### TASK 1
In the saved data entries listing, rewrite the lines starting with the one containing "- Running local" and going on through the one containing "# Main Homework Assignment", putting "preview" in place of "demo" and leaving everything else the same.

[[ DOCUMENT SEGMENT open ]]

Exporting Your GKE Cluster to Terraform Cloud: A Guide with Challenges and Solutions

Hello everyone. In this article, I'll share our journey at ANNA Money from using our Kubernetes installation in GCP to the managed Kubernetes service by Google and GKE. Initially, we migrated our test environments through the GCP web console, which was easy but not reproducible. Before migrating our production environment, we realized the importance of following the (IaC) Infrastructure-as-Code principle and documenting our setup using code.

The problems we needed to solve were:

It was ensured that the existing GKE cluster was not broken or taken down during the process
Creating an exact copy of the cluster in a way that was idempotent and could be easily repeated.

The options available are to use either the Ansible module or Terraform to describe a cluster.

The choice was based on personal preference, and Terraform was selected for two reasons:

The use of Terraform Cloud to manage different environments;
Terraform CLI tool that allows exporting existing GCP configurations into Terraform files (including not just GKE but also networks, DNS and others).

Initially, a test GKE cluster configuration was exported using Terraformer with the following simple command:

terraformer import google --resources=gke --connect=true --regions=${REGION_GKE_CLUSTER} --projects=${PROJECT_ID}

By default, the Terraformer CLI creates folders for each exported service at the path /generated/{provider}/{service}. However, you have the option to modify the file structure through CLI options or move the files to another location.

If you are new to Terraform, you will need to download the corresponding plugin for your provider and place it in the proper location:

$HOME/.terraform.d/plugins/darwin_amd64

After import we should get this file and folder structure:

terraform
└── test
    ├── backend.tf
    ├── container_cluster.tf
    ├── container_node_pool.tf
    ├── output.tf
    └── provider.tf

After the export process, a local backend was utilized, and a terraform.tfstate file was generated to store the current state of the GKE cluster. The cluster specifications were stored in the container_cluster.tf file, and node pool information in the container_node_pool.tf file.

[[ DOCUMENT SEGMENT closed ]]
[[ AVAILABLE RECORDS open ]]

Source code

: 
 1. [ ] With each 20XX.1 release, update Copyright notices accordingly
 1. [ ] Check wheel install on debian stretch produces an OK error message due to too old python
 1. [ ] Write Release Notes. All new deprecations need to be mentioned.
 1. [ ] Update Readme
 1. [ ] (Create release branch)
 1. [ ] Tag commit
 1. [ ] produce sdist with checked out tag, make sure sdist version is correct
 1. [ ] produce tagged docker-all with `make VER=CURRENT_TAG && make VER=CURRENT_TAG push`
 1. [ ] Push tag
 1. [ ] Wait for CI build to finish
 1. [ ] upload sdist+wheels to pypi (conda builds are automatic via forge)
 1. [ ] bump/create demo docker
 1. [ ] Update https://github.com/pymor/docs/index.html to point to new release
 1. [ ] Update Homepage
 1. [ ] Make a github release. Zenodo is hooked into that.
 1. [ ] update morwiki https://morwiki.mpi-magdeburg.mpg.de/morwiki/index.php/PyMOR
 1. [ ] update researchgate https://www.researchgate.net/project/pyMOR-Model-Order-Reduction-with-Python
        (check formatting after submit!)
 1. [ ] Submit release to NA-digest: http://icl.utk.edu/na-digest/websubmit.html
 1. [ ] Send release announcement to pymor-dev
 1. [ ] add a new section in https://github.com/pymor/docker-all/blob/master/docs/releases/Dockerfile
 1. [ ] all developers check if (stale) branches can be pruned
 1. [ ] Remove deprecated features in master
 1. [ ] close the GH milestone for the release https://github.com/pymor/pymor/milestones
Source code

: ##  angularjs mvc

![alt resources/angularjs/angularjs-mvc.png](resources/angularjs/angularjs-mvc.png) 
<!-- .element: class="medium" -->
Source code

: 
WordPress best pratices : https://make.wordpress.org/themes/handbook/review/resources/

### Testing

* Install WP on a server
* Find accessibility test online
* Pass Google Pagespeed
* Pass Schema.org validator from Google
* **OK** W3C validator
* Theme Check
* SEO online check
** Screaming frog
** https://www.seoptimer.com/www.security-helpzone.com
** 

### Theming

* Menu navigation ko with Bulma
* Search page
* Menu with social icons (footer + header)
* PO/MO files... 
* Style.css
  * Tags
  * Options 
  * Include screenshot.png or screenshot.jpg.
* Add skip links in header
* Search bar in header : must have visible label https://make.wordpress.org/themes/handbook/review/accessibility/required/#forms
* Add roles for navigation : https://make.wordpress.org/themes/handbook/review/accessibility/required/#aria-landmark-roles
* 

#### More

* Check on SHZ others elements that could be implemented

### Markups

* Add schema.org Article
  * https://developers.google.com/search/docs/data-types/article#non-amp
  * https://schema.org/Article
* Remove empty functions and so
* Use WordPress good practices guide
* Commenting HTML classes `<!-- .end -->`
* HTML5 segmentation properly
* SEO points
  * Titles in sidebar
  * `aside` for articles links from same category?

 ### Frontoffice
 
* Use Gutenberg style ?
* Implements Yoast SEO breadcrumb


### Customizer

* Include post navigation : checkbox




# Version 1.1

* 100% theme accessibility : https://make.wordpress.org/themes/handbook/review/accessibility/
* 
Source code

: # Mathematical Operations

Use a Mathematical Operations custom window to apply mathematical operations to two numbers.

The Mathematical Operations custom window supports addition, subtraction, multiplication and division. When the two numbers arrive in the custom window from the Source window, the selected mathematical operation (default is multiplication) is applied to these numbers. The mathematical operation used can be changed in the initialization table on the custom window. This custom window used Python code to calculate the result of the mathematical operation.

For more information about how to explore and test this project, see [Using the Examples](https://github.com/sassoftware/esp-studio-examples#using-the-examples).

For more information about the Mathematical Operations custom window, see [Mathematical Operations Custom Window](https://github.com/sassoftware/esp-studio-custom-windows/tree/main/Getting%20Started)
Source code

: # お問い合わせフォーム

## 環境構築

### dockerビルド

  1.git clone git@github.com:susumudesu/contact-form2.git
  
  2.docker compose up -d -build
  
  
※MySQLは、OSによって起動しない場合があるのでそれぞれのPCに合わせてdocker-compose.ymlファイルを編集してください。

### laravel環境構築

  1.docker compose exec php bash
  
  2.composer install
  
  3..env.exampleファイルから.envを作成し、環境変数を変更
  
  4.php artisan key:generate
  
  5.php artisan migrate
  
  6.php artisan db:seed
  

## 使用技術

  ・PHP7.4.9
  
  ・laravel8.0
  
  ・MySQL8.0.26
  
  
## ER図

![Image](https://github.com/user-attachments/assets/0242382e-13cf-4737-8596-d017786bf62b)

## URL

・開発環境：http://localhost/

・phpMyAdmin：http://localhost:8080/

[[ AVAILABLE RECORDS closed ]]
[[ AVAILABLE RECORDS open ]]

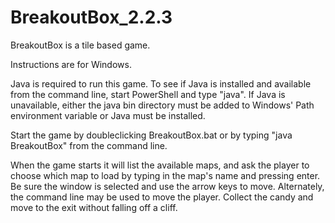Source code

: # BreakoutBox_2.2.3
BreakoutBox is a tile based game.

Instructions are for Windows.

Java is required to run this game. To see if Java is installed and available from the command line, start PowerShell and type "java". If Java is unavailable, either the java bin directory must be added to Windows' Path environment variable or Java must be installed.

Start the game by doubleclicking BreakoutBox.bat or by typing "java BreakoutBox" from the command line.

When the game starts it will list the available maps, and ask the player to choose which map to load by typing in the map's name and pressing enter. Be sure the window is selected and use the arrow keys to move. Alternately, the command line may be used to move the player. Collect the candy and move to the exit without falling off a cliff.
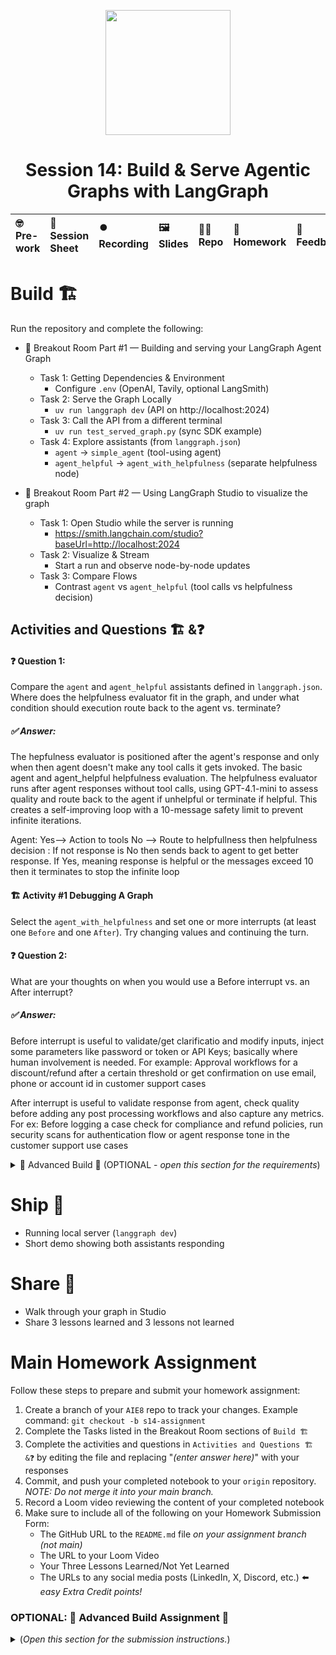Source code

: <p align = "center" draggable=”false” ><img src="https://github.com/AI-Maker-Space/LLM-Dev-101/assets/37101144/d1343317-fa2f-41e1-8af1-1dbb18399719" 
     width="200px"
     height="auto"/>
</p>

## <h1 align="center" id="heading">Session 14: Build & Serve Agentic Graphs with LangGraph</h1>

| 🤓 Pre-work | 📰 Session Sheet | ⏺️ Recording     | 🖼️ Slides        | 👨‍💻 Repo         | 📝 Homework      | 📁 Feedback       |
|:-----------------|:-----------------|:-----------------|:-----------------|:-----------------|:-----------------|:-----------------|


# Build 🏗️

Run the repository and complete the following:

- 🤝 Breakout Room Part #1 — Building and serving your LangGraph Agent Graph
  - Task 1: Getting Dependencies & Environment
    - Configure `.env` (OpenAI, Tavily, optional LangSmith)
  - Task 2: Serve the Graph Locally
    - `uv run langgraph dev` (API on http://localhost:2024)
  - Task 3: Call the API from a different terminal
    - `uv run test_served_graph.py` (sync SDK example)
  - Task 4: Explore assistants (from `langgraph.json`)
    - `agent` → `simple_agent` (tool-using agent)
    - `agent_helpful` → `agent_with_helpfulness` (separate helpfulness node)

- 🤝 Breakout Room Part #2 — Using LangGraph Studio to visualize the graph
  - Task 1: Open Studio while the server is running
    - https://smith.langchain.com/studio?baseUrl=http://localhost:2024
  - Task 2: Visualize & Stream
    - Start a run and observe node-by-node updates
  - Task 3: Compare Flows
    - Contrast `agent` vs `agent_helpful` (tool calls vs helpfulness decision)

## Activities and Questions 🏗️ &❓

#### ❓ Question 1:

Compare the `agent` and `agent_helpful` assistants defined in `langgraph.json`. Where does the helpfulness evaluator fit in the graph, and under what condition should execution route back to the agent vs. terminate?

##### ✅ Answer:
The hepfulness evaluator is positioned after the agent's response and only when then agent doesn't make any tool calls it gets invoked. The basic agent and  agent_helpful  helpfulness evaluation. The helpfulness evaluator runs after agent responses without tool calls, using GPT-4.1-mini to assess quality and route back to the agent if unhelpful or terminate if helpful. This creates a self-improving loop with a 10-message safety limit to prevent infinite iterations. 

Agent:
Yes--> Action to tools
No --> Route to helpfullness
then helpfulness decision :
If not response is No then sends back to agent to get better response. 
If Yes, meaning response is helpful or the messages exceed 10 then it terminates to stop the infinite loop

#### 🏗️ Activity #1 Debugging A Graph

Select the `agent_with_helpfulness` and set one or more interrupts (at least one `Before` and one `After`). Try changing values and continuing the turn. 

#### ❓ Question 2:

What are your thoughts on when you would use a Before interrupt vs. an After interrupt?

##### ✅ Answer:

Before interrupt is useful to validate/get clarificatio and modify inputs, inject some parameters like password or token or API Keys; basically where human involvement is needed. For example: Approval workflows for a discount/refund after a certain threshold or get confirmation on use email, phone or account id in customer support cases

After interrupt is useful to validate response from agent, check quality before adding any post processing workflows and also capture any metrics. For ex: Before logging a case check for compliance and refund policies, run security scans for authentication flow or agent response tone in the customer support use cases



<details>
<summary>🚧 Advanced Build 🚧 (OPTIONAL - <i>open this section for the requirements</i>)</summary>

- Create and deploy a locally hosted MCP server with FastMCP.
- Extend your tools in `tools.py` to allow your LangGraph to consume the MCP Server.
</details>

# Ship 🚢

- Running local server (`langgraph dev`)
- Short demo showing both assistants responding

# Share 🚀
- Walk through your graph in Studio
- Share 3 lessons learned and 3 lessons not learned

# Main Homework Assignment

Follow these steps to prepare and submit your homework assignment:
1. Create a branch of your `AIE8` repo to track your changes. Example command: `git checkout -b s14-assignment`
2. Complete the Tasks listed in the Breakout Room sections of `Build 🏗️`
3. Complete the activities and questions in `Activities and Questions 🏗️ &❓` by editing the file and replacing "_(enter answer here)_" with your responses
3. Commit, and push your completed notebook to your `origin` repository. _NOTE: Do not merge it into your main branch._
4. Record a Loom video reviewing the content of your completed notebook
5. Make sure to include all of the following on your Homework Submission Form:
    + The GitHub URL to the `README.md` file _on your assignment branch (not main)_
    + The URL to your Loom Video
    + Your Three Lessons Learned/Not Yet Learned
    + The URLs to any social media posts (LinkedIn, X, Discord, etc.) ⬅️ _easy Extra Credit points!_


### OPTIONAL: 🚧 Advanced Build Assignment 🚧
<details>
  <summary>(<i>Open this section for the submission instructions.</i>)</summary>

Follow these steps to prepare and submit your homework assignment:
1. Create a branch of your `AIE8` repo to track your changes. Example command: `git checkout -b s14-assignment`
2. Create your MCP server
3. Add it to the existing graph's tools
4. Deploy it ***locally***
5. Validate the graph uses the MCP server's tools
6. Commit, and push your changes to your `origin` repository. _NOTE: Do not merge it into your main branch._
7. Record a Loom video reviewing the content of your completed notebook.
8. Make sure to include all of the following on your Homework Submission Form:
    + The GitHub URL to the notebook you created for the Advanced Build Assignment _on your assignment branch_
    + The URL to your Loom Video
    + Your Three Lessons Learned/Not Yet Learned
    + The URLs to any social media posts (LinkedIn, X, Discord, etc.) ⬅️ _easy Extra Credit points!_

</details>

[[ AVAILABLE RECORDS closed ]]

### TASK 2
List every file with the .tf extension that appears in the folder structure shown in the GKE-to-Terraform guide.

### ANSWER BOX 1
- Running local server (`langgraph dev`)
- Short preview showing both assistants responding

# Share 🚀
- Walk through your graph in Studio
- Share 3 lessons learned and 3 lessons not learned

# Main Homework Assignment

### ANSWER BOX 2
- backend.tf
- container_cluster.tf
- container_node_pool.tf
- output.tf
- provider.tf